==== TEKS YANG DISEDIAKAN ====
HUTAN KEMASYARAKATAN (HKm)



PEMBERDAYAAN MASYARAKAT MELALUI HUTAN KEMASYARAKATAN
(HKm)
  1. Potensi Hutan dan Sumber Daya Manusia
  1. Hutan dan lingkungan
  1. Hutan merupakan salah satu sumber daya alam yang memiliki berbagai manfaat baik langsung maupun tidak langsung. Sehingga hutan tdak saja berperan sebaga pemasok bahan baku (kayu) tetapi juga berperan sebagai sistem penyangga kehidupan (pengatur tata air dan penopang ekosistem pada umumya).
  2. Degradasi hutan untuk bebagai kepentingan sudah dirasakan masyarakat sejak lebih dua dekade terakhr. Akibat proses degradasi berjalan terus menerus maka faktor produksi penting seperti lahan di desa mengalami kekritisan sampai pada tingkat tidak lagi dapat diharapkan menghasilkan sesuatu produk untuk menopang keberlanjutan hidup masyarakat desa hutan khususnya dan masyarakat pada umumnya.
==== MATERI YANG DISEDIAKAN ====
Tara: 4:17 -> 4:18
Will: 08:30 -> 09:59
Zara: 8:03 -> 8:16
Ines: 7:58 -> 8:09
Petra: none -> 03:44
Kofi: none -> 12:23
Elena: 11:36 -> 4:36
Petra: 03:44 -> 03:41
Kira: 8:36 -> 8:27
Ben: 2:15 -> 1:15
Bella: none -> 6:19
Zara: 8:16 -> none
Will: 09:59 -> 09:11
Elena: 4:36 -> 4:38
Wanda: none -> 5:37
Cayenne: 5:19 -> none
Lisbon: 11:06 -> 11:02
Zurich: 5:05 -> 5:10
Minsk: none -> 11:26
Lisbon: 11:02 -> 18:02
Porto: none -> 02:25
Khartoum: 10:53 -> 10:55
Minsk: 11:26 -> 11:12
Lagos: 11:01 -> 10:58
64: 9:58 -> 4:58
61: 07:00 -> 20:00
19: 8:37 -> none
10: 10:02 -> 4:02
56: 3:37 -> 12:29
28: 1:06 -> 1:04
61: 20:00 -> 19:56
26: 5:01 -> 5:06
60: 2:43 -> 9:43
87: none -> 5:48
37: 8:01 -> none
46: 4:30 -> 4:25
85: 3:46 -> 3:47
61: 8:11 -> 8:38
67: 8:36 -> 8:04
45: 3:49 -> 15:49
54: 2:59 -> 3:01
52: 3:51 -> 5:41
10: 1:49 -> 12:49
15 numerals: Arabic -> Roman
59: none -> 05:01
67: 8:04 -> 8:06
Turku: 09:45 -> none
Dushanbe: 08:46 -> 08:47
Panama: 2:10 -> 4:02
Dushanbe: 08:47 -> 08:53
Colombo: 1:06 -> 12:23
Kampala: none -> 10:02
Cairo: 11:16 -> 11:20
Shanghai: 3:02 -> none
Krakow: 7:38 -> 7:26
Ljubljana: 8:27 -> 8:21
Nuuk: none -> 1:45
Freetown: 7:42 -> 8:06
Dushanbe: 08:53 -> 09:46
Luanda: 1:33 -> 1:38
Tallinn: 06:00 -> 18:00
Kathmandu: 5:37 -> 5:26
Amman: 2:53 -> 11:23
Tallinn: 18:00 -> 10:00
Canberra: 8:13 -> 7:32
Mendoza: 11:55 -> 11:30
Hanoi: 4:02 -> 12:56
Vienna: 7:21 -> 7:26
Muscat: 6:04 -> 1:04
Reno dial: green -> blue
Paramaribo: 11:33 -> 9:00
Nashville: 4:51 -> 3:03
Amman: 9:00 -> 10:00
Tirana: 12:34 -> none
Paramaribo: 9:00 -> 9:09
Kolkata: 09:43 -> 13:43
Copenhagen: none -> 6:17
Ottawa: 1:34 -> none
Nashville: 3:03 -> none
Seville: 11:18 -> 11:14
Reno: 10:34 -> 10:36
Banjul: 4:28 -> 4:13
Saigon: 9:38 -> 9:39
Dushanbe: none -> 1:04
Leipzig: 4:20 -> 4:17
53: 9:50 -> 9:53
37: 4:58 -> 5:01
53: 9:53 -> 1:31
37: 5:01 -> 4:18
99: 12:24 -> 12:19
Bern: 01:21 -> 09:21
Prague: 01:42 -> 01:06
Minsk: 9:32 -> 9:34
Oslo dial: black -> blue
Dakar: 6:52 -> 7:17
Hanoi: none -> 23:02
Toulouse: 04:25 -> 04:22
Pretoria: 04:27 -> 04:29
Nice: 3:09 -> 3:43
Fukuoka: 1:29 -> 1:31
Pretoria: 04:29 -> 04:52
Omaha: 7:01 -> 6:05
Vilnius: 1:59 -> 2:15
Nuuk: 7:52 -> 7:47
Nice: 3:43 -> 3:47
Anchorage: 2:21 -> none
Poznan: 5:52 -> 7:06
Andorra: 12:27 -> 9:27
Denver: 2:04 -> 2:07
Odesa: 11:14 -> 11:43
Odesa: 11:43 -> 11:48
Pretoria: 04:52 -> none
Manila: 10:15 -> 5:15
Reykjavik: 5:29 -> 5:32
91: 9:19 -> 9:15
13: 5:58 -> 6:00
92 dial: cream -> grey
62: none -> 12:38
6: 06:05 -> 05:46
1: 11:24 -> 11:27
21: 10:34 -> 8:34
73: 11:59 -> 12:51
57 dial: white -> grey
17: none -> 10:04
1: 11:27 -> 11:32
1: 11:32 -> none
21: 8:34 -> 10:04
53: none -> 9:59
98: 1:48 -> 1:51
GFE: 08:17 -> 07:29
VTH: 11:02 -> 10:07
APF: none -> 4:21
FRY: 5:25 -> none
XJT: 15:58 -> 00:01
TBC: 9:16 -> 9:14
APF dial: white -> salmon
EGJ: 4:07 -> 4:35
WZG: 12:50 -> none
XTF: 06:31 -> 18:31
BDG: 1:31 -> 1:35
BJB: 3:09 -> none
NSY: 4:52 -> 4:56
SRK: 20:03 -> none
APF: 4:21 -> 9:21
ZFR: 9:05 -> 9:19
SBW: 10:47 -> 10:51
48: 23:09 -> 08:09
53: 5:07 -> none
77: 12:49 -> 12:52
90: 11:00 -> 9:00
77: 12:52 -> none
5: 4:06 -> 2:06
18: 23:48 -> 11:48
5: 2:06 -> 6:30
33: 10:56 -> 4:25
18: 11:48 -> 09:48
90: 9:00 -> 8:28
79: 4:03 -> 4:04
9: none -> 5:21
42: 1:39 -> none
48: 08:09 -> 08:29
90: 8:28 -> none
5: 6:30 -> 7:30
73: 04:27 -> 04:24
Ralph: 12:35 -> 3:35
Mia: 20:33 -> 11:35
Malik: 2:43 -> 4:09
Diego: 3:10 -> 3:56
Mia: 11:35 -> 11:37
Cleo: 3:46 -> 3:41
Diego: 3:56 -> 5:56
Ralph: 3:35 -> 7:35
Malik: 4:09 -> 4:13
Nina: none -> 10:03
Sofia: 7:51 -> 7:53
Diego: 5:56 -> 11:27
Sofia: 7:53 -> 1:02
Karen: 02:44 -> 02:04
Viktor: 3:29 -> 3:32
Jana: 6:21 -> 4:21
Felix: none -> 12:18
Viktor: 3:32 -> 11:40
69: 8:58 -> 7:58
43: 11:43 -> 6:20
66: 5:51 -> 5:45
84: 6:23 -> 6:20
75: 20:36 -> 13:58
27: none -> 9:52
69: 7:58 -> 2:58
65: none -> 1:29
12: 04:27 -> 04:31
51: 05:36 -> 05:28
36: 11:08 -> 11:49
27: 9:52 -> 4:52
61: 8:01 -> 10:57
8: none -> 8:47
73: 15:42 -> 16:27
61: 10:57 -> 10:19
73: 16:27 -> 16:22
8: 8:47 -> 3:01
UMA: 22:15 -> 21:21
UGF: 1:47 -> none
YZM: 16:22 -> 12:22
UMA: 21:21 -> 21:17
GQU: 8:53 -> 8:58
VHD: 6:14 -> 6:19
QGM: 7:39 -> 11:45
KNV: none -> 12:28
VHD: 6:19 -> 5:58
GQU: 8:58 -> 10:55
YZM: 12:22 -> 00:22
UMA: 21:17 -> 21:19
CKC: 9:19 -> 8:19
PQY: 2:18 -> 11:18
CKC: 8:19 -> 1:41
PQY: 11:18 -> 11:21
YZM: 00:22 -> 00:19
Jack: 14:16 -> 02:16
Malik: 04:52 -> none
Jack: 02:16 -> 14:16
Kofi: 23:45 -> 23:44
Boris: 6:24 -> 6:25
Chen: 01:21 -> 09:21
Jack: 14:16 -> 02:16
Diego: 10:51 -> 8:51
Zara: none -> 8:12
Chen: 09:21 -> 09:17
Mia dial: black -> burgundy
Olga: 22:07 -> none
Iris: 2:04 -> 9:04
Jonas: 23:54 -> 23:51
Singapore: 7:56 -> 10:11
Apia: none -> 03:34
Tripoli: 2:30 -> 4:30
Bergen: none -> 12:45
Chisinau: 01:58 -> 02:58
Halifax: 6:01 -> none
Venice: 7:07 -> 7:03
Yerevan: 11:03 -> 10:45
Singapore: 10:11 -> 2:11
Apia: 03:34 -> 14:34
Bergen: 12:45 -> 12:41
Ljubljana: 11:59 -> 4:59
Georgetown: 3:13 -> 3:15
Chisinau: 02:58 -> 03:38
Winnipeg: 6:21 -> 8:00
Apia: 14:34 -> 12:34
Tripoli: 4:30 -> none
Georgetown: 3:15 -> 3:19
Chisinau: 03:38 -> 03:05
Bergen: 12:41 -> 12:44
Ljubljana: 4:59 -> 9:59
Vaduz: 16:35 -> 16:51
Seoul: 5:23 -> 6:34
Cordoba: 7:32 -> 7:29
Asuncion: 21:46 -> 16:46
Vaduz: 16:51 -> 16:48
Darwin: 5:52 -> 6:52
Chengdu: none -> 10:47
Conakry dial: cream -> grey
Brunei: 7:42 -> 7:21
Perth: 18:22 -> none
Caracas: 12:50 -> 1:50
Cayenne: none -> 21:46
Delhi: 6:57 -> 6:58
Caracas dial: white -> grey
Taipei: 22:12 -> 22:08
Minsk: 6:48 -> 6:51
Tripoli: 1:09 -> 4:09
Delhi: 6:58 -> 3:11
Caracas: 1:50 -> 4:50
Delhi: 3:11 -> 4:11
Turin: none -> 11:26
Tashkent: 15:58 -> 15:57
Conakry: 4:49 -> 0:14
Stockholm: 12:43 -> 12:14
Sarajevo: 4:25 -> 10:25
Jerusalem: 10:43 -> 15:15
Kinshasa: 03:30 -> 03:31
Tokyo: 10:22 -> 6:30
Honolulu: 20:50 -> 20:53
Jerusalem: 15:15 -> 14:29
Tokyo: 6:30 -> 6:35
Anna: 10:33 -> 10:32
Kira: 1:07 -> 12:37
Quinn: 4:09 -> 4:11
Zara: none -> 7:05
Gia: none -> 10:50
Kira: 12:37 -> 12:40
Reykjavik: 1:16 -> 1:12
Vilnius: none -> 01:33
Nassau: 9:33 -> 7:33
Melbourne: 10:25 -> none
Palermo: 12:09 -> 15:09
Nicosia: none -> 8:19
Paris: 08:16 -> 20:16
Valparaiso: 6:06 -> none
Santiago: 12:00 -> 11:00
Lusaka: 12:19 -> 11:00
====
Lanjutkan teks tentang pemberdayaan masyarakat melalui Hutan Kemasyarakatan, mulai setelah kalimat terakhirnya.

  3. Kebijakan pengelolaan hutan pada kawasan hutan produksi melalui pemberian ijin HPH ternyata tidak pula menjamin kelestarian hutan dan kurang menyentuh langsung pada peningkatan kesejahteraan masyarakat sekitar hutan, sehingga terjadi seluas 4,6 juta ha kawasan hutan ex HPH tersebar di beberapa propinsi yang tidak lagi potensial untuk dikelola dengan pola HPH. Kondisi ini mendorong diperlukannya alternatif pola dalam upaya menahan laju degradasi hutan. Salah satu pola yang memungkinkan diterapkan adalah Hutan Kemasyarakatan (HKm), karena dengan HKm partisipasi masyarakat dilibatkan dalam mengelola hutan secara lestari sekaligus meningkatkan kesejahteraannya.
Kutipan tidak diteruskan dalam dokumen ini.